Stipendi in Italia, crescita a zero senza l’innovazione

Negli ultimi 20 anni la produttività annua media in Italia è stata del -0,3%, contro il +0,3% della media OCSE.

stipendi in italia

Giacomo Calef, country head Italia di NS Partners, spiega come gli stipendi in Italia non crescano perché il Paese sta rimanendo indietro su innovazione e produttività.

Il divario tra la crescita dei salari e l’aumento del costo della vita in Italia è un problema persistente. Secondo l’OCSE, i salari reali sono rimasti fermi negli ultimi decenni, mentre il costo della vita è aumentato, riducendo il potere d’acquisto dei lavoratori. Questa discrepanza è legata alla stagnazione della produttività, definita come quanto prodotto si ottiene per ogni unità di input utilizzata, una stagnazione dovuta a investimenti insufficienti in tecnologia e istruzione e a una scarsa allocazione delle risorse.

Negli ultimi 20 anni, infatti, la produttività annua media in Italia è stata del -0,3%, contro il +0,3% della media OCSE. Questo rende l’Italia più vulnerabile alle crisi esterne rispetto ad altri Paesi industrializzati. Potremmo spiegare questo divario con gli altri Paesi analizzando i dati dell’ISTAT sulla spesa in ricerca e sviluppo italiana per il 2023: secondo il rapporto ISTAT, l’Italia ha investito circa 16 miliardi di euro in R&S, una crescita stimata del 5,2% rispetto all’anno precedente.

Questo investimento rappresenta circa l’1,5% del Pil italiano, un valore inferiore rispetto ai suoi vicini europei, come la Germania e la Francia, che hanno investito rispettivamente il 3,13% e il 2,35% del loro Pil. Questi dati inevitabilmente influenzano la capacità di innovazione del Paese e possono dunque fornire un’indicazione sul perché l’Italia soffra nel confronto con le maggiori economie europee.

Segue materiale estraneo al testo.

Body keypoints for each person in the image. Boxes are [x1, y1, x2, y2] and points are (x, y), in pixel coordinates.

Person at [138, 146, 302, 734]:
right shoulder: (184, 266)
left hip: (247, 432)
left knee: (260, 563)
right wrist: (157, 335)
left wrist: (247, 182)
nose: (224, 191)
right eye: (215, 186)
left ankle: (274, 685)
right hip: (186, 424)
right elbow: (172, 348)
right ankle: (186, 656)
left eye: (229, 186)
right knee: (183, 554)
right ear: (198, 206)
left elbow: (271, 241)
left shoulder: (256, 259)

Stipendi in Italia, crescita a zero senza l’innovazione

Il divario è evidente anche confrontando l’andamento del PIL reale di Germania, Francia e Italia, con quest’ultima che registra una crescita significativamente inferiore. A fronte di un Pil che non cresce adeguatamente, un’inflazione alta determina importanti conseguenze, costringendo le aziende a contenere i costi, inclusi i salari, per restare competitive.

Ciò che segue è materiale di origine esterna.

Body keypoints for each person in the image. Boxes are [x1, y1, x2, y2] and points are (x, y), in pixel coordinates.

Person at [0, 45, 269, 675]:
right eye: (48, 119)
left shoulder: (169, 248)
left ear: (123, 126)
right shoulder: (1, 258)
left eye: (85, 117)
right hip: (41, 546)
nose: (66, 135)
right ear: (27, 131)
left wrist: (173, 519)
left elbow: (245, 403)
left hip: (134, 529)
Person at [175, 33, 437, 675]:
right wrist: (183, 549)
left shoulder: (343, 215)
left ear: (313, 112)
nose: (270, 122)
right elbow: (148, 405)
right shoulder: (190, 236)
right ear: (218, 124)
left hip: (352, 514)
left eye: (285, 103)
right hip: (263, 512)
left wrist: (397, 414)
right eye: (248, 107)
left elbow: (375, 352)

Con un’inflazione attestatasi all’1,3% e un’industria che ha subito un ulteriore calo nel mese di luglio, segnalando un -5,6%, rispetto al -3,3% di giugno, questo mese può probabilmente alimentare il divario tra la crescita dei salari e il costo della vita. Un report di S&P Global segnala che quest’anno il 18% delle imprese italiane si aspetta di aumentare i prezzi di vendita nei prossimi 12 mesi, trasferendo le pressioni inflazionistiche sui consumatori e allargando ulteriormente il divario tra salari e costo della vita.

Il tasso di risparmio delle famiglie italiane potrebbe fornire un cuscinetto contro l’aumento del costo della vita, ma non è una soluzione a lungo termine. Per affrontare efficacemente il problema, le politiche economiche e del lavoro devono sostenere la crescita dei salari affinché possano tenere il passo con l’aumento del costo della vita. Inoltre, sarebbe opportuno promuovere investimenti in tecnologie avanzate e introdurre riforme per efficientare il sistema produttivo italiano, in modo dare nuovo slancio alla produttività.